Philadelphia City Councilman Curtis Jones, Jr. (right) has used his official position to advance an Islamist agenda. In 2016, Jones hosted and promoted an event at City Hall titled, “Thomas Jefferson’s Quran: Islam and The Founders.” In addition to CAIR, the event was sponsored by Emgage PAC, an Islamist Political Action Committee known for hosting conventions at terror-tied mosques and featuring anti-Semitic speakers.
Incidentally, Jones’s wife Jazelle is the city’s Deputy Manager and Director of Operations for Special Events.
While Jones has eagerly sponsored resolutions condemning anti-Muslim bias, he has ignored blatant examples of anti-Semitism. In January 2017, he hosted a townhall meeting with CAIR-Philadelphia to introduce Resolution 161119 condemning the “alarming increase in anti-Muslim violence and hate speech in the wake of the November election.”
However, as a board member of the Philadelphia Human Relations Commission (PHRC), Jones was asked (by this writer) but refused to censure the Philadelphia chapter of the Muslim American Society (MAS) for propagating anti-Semitic hate speech. In 2019, an Islamic school under MAS administration produced a video of Muslim children singing about torturing and beheading Jews, and PCHR responded by calling the scandal a “mistake.” The commission’s failure to take action attracted the attention of U.S. Congressman Lee Zeldin (R-NY), who believes that PHRC whitewashed the investigation.
The city’s corruption problem may even extend to local law enforcement. Philadelphia Sheriff Rochelle Bilal (right) campaigned on a promise to rid the office of previous bribery and sexual harassment scandals. However, she wasted no time firing her office’s Chief Financial Officer Brett Mandel, allegedly for questioning her six figure “off budget” payments to four contractors who worked on her campaign. The Philadelphia Inquirer admonished her actions as contrary to her commitment to “operate the office with transparency and integrity on behalf of all of the citizens of our city.”
Apparently, this was not Bilal’s first impropriety. In 2013, the City of Philadelphia Internal Affairs determined that she violated the department’s conflict of interest policy by taking a job with the Delaware County borough of Colwyn as public safety director. This resulted in her resigning from the police force.

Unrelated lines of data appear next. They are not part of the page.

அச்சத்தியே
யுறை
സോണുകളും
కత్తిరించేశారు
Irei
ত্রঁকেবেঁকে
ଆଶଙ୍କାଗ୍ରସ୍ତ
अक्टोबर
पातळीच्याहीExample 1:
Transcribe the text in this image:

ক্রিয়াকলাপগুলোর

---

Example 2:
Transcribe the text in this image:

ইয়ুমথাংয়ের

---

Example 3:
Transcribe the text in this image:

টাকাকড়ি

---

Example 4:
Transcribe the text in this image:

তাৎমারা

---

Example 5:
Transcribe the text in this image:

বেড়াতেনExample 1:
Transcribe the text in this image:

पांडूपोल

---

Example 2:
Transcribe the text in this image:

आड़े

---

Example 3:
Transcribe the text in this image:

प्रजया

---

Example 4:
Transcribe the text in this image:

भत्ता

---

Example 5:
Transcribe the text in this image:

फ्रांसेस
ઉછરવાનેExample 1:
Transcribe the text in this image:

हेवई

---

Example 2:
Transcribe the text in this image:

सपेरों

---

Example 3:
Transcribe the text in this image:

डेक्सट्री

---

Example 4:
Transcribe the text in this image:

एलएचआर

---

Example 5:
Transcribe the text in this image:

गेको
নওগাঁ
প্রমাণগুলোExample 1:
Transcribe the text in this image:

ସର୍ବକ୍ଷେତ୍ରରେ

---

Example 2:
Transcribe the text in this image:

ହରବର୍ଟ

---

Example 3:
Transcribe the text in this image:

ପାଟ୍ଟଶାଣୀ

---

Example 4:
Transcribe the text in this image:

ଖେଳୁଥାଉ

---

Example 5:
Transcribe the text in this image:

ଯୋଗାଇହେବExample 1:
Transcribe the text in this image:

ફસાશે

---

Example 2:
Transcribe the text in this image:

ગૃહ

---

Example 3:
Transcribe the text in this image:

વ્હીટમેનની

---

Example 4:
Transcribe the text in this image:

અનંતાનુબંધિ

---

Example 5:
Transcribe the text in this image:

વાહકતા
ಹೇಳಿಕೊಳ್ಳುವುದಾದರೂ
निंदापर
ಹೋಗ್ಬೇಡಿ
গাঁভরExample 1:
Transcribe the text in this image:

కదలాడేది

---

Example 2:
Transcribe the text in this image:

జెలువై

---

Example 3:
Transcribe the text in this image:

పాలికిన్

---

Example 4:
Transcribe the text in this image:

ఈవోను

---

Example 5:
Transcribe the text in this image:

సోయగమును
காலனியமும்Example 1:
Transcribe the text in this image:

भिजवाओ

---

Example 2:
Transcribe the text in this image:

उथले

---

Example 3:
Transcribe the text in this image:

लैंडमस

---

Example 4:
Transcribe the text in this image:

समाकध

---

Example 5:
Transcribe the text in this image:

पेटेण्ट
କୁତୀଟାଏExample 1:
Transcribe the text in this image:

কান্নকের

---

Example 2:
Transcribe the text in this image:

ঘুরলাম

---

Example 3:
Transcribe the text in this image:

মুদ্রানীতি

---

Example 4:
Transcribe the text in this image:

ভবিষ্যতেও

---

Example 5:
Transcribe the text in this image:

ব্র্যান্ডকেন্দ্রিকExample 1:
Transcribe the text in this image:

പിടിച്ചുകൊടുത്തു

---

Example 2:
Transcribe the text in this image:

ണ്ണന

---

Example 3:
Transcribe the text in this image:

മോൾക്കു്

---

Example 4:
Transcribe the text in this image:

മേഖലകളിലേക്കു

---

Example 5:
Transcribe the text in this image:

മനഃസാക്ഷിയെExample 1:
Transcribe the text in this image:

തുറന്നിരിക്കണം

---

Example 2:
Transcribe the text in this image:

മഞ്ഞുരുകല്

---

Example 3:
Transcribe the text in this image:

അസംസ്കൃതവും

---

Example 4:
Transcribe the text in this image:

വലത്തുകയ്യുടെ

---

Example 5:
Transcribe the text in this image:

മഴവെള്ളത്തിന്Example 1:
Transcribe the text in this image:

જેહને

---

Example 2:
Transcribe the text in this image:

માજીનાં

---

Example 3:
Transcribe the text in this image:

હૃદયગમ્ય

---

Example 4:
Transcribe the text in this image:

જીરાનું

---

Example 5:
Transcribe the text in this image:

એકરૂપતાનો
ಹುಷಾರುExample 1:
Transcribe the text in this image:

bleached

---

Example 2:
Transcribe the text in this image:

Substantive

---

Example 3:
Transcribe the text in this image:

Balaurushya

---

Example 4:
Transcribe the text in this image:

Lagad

Finally, Sheikh M. Siddique (right) was elected to the Upper Darby Township Council despite serious accusations of theft from local Muslims. The Masjid Al-Madinah Mosque, where Siddique serves as vice president, accused him of stealing over $17,000 in donations earmarked for a widow, taking $9,000 meant for a “family in need,” and diverting money set aside for a Ramadan food drive, using it to visit Bangladesh. He was also deemed responsible for destroying charity request forms and “abusing” the mosque as a storage area.

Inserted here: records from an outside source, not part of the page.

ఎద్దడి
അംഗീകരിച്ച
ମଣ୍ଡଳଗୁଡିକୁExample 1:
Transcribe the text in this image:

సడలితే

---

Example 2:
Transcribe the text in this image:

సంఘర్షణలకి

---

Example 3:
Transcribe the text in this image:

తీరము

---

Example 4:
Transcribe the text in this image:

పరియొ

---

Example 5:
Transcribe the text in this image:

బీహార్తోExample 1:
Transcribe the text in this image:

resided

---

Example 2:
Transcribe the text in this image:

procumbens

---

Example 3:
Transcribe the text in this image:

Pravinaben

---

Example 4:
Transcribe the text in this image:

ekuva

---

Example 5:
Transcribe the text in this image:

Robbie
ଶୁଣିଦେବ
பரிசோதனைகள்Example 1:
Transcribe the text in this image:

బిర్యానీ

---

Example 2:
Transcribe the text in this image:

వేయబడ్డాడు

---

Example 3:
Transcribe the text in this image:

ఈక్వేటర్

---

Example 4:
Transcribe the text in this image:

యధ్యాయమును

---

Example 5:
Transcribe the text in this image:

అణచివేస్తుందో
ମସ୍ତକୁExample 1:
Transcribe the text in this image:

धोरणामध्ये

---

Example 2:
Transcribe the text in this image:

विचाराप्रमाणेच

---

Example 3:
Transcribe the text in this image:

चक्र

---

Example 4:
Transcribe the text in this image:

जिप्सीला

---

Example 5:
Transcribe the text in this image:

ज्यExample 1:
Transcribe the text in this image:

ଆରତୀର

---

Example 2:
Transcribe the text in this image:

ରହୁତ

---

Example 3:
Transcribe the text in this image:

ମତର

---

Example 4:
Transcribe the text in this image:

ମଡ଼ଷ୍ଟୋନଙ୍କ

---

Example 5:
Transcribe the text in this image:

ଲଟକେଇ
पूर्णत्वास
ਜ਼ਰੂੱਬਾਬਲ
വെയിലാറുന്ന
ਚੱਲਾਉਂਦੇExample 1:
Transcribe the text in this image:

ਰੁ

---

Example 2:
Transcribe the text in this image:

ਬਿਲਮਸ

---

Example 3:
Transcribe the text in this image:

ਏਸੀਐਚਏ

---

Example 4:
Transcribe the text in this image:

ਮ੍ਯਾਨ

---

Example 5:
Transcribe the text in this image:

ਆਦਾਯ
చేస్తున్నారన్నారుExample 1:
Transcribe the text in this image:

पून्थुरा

“I am going to complain about your councilman—he is corrupt” mosque member Kamruzzman Khan shouted at a township council meeting. “Shiekh Siddique, he took the money from our safe without any permission. We have the proof—we have the videotapes,” he said.

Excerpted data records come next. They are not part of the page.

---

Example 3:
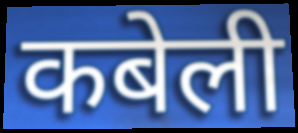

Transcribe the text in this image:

कबेली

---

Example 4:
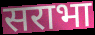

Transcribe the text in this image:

सराभा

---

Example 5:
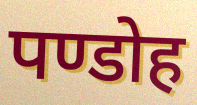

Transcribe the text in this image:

पण्डोह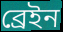
ব্ৰেইন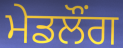
ਮੇਡਲੌਂਗ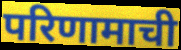
परिणामाचीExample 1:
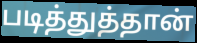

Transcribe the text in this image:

படித்துத்தான்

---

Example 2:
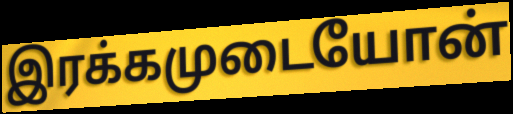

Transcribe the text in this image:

இரக்கமுடையோன்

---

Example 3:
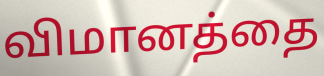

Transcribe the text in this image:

விமானத்தை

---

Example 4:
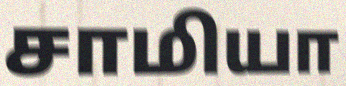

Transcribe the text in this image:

சாமியா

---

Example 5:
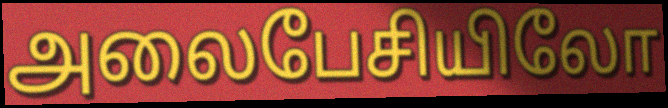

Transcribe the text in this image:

அலைபேசியிலோ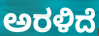
ಅರಳಿದೆ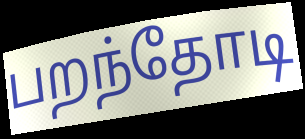
பறந்தோடி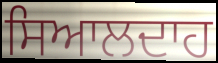
ਸਿਆਲਦਾਹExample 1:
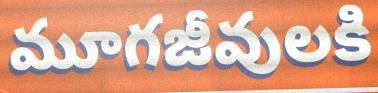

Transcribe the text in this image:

మూగజీవులకి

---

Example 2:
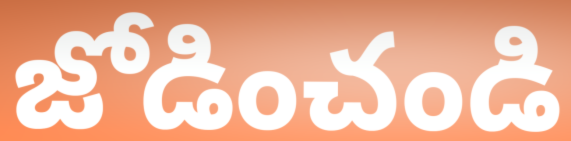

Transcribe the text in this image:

జోడించండి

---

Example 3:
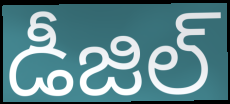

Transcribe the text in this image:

డీజిల్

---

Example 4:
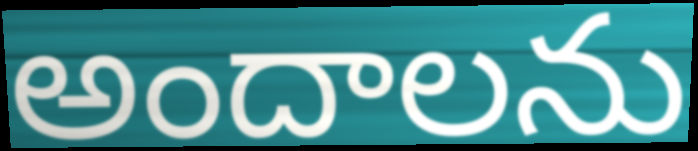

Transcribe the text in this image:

అందాలను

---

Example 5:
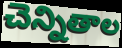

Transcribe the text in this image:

చెన్నితాల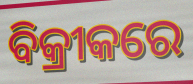
ବିକ୍ରୀକରେ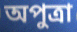
অপুত্রা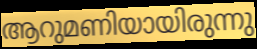
ആറുമണിയായിരുന്നു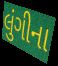
લુંગીનાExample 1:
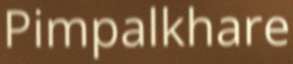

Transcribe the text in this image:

Pimpalkhare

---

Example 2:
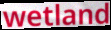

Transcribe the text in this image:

wetland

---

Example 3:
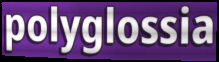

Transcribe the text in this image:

polyglossia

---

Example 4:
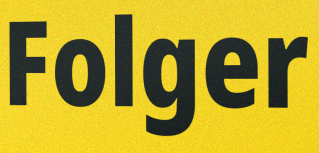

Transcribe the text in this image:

Folger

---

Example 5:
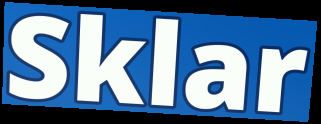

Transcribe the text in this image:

Sklar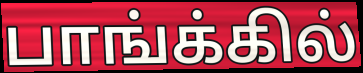
பாங்க்கில்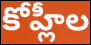
కోహ్లీల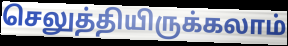
செலுத்தியிருக்கலாம்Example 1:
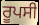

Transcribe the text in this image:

ਰੂਪਸੀ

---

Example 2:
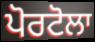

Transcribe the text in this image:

ਪੋਰਟੋਲਾ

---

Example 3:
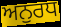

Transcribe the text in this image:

ਅਨੁਰਧ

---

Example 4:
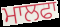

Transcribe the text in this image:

ਮਾਲਫਾ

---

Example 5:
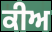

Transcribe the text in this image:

ਕੀਅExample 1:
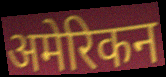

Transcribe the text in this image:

अमेरिकन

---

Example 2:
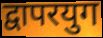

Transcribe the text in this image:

द्वापरयुग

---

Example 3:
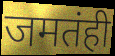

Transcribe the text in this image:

जमतंही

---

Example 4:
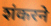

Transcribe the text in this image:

शंकरने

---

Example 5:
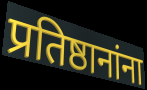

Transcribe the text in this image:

प्रतिष्ठानांना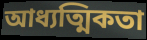
আধ্যত্মিকতা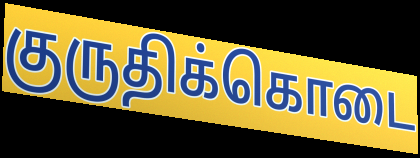
குருதிக்கொடைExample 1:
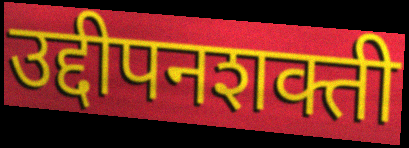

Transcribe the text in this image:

उद्दीपनशक्ती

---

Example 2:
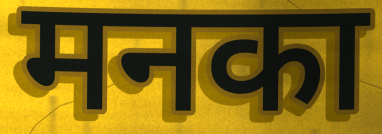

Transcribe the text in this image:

मनका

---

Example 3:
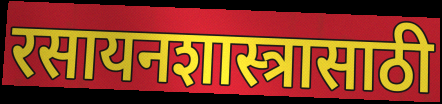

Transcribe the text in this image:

रसायनशास्त्रासाठी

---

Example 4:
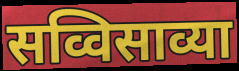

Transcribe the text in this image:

सव्विसाव्या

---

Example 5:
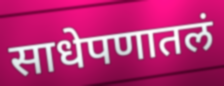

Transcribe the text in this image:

साधेपणातलं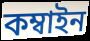
কম্বাইন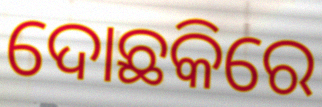
ଦୋଛକିରେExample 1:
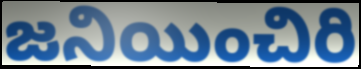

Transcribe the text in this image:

జనియించిరి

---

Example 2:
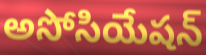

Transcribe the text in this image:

అసోసియేషన్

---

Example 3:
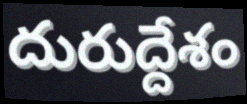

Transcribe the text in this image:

దురుద్దేశం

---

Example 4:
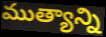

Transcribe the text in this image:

ముత్యాన్ని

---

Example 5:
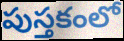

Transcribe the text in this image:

పుస్తకంలోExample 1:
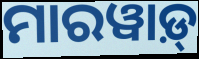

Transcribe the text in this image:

ମାରୱାଡ଼୍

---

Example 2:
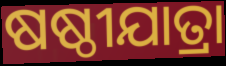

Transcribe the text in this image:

ଷଷ୍ଠୀଯାତ୍ରା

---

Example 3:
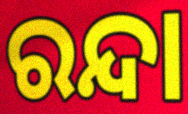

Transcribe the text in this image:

ରନ୍ଦା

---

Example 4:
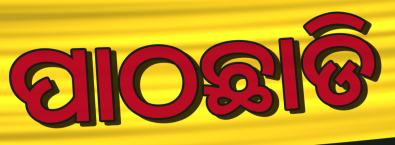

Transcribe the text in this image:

ପାଠଛାଡି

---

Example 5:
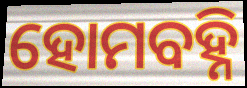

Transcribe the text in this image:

ହୋମବହ୍ନି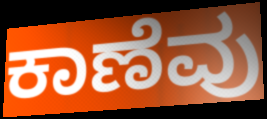
ಕಾಣೆವು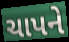
ચાપને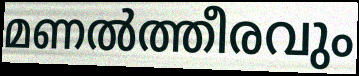
മണൽത്തീരവും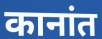
कानांत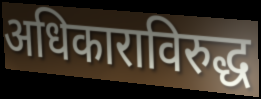
अधिकाराविरुद्ध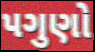
પગુણો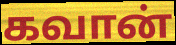
கவான்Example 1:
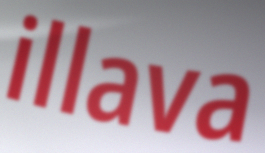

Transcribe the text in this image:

illava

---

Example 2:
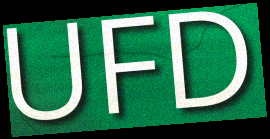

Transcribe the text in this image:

UFD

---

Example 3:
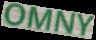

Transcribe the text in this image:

OMNY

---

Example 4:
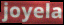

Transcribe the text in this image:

joyela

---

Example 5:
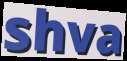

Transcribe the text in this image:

shva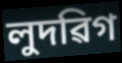
লুদৱিগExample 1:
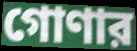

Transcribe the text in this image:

গোণার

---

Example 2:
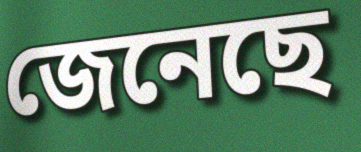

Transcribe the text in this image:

জেনেছে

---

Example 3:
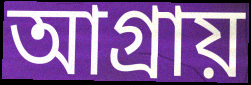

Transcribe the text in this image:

আগ্রায়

Siddique refused to tender his resignation from Al-Madinah and pleaded innocent to all charges. Nevertheless, the district attorney’s office is currently investigating the charges, and Siddique still sits as councilman of Upper Darby Township.
The unfortunate common thread among these elected officials is their devotion to themselves and to Islamism. What Philadelphia needs is responsible Muslim leadership that reflects the vibrant Muslim community that prioritizes good governance over Islamism, to replace what Philadelphia has today.